I'm checking with the ARM GCC folks if there's any reason behind this.
If it's just legacy, I'll propose a change on Friday (not holding my
breath, though).

cheers,
--renato

Yury Gribov

unread,
Jul 17, 2014, 7:52:32 AM7/17/14
to Tim Northover, Maxim Ostapenko, Konstantin Serebryany, Richard Earnshaw, LLVM
On 07/16/2014 11:45 AM, Tim Northover wrote:
>>> As has been mentioned several times (*), LLVM and GCC setup frame pointer to
>> point to different stack slots on ARM. GCC's fp points to stack slot holding
>> lr while LLVM's fp points at the next slot.
>
> This looks flipped from my tests. Both create an { fp, lr } struct;
> GCC sets current fp to the address of lr in that struct; LLVM sets
> current fp to the address of fp in that struct.

Right, I misread the assembly :(

>> Is this incompatibility intentional/desired or we could somehow unify GCC
>> and LLVM in this regard?
>
> What are the chances of getting GCC to change here?

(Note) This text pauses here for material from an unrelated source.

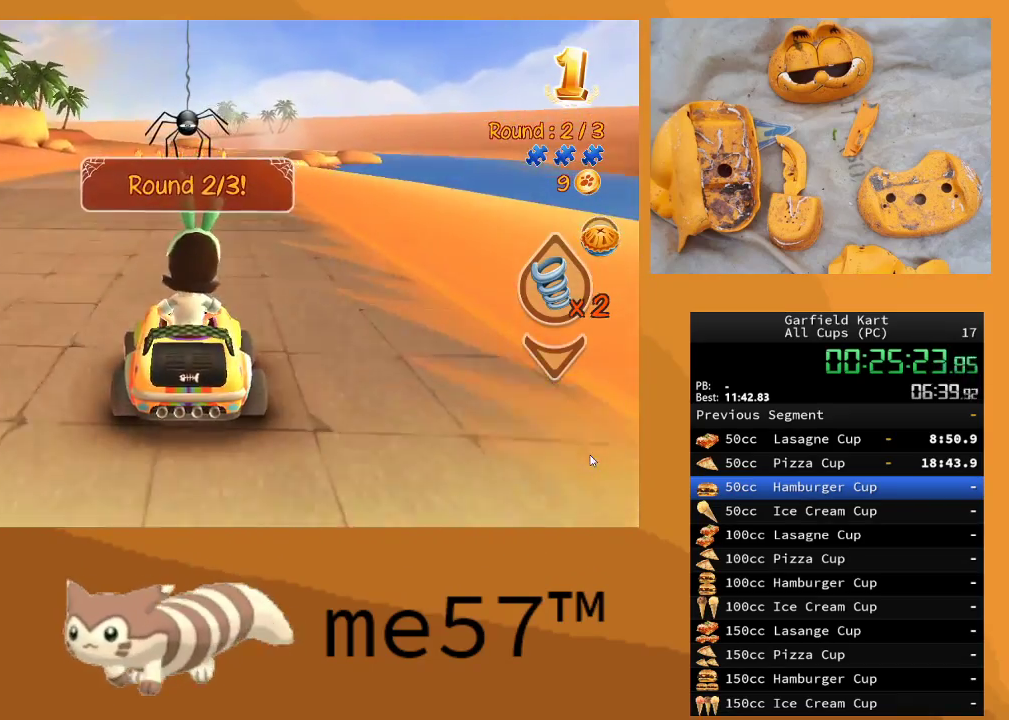
{"buttons": ["R2"], "left_stick": "right", "right_stick": "center", "events": [[283, "left_stick", "right"]]}
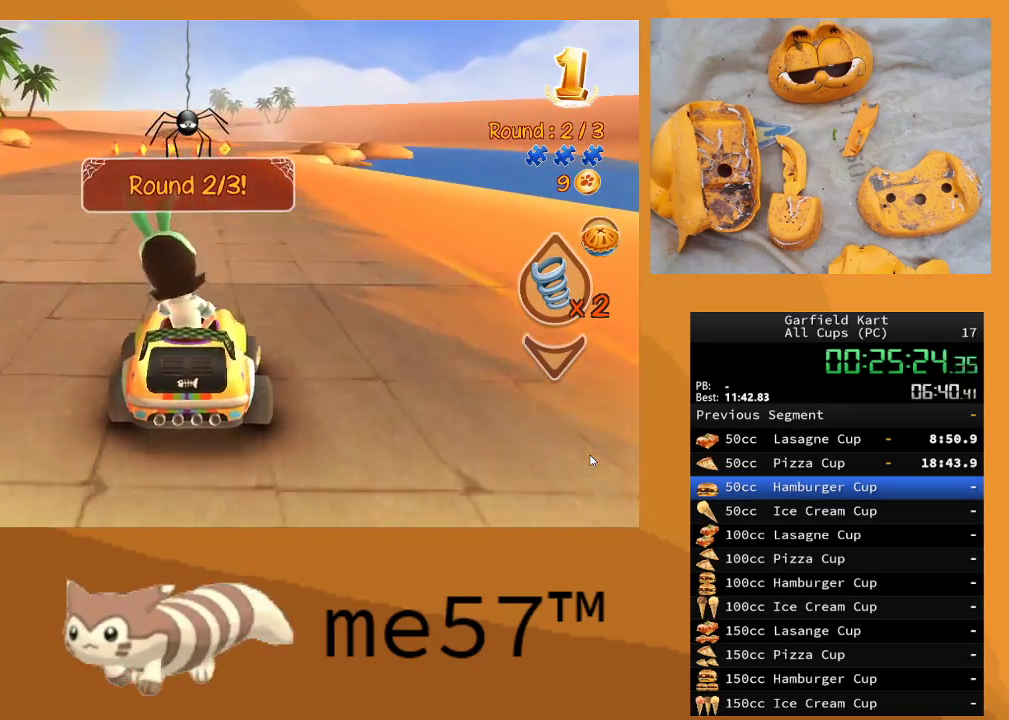
{"buttons": ["B", "R2"], "left_stick": "up-left", "right_stick": "center", "events": [[83, "left_stick", "center"], [467, "B", "down"], [483, "left_stick", "up-left"]]}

Well, their logic is that as long as FP is not part of ARM ABI they can
make arbitrary choice
even if it complicates user's life. I really hope that Renato could
persuade people that
this is worth changing.

> It's entirely a
> bike-shedding argument, but there are a couple of reasons to prefer
> LLVM's choice. It's most consistent with what *is* required in the
> AArch64 ABI, and it means fp really points to the frame record, not
> some random point half way through it.

Yeah, I think everyone agrees on this.

-Y

Renato Golin

unread,
Jul 17, 2014, 9:13:36 AM7/17/14
to Yury Gribov, LLVM, Maxim Ostapenko, Konstantin Serebryany, Richard Earnshaw
On 17 July 2014 12:49, Yury Gribov <y.gr...@samsung.com> wrote:
> Well, their logic is that as long as FP is not part of ARM ABI they can make
> arbitrary choice even if it complicates user's life. I really hope that Renato could persuade
> people that this is worth changing.

So, this is a lot more complicated than it seems and the choice was
not arbitrary.

The old APCS required the frame pointer to be pointing to LR in the
stack, and due to the number of problems that it created [1], AAPCS
said "we're having none of it". With that in mind, the GCC engineers
didn't change the FP logic when they implemented AAPCS. The AArch64
AAPCS had a better description of what to do with the FP, and since it
was a new target, both GCC and LLVM engineers decided to do like any
other target instead.

As you may imagine, changing how the FP behaves will have an impact
not just in GCC itself, but many other tools (known and unknown) that
rely on that behaviour. So, while it's undecided and the change is
*possible*, it would need a strong argument to start that change.
Being "like the others" is not strong enough, and I agree with that.
Moreover, the AAPCS can theoretically change again, and enforce yet
another standard, where we'd have to change it all over.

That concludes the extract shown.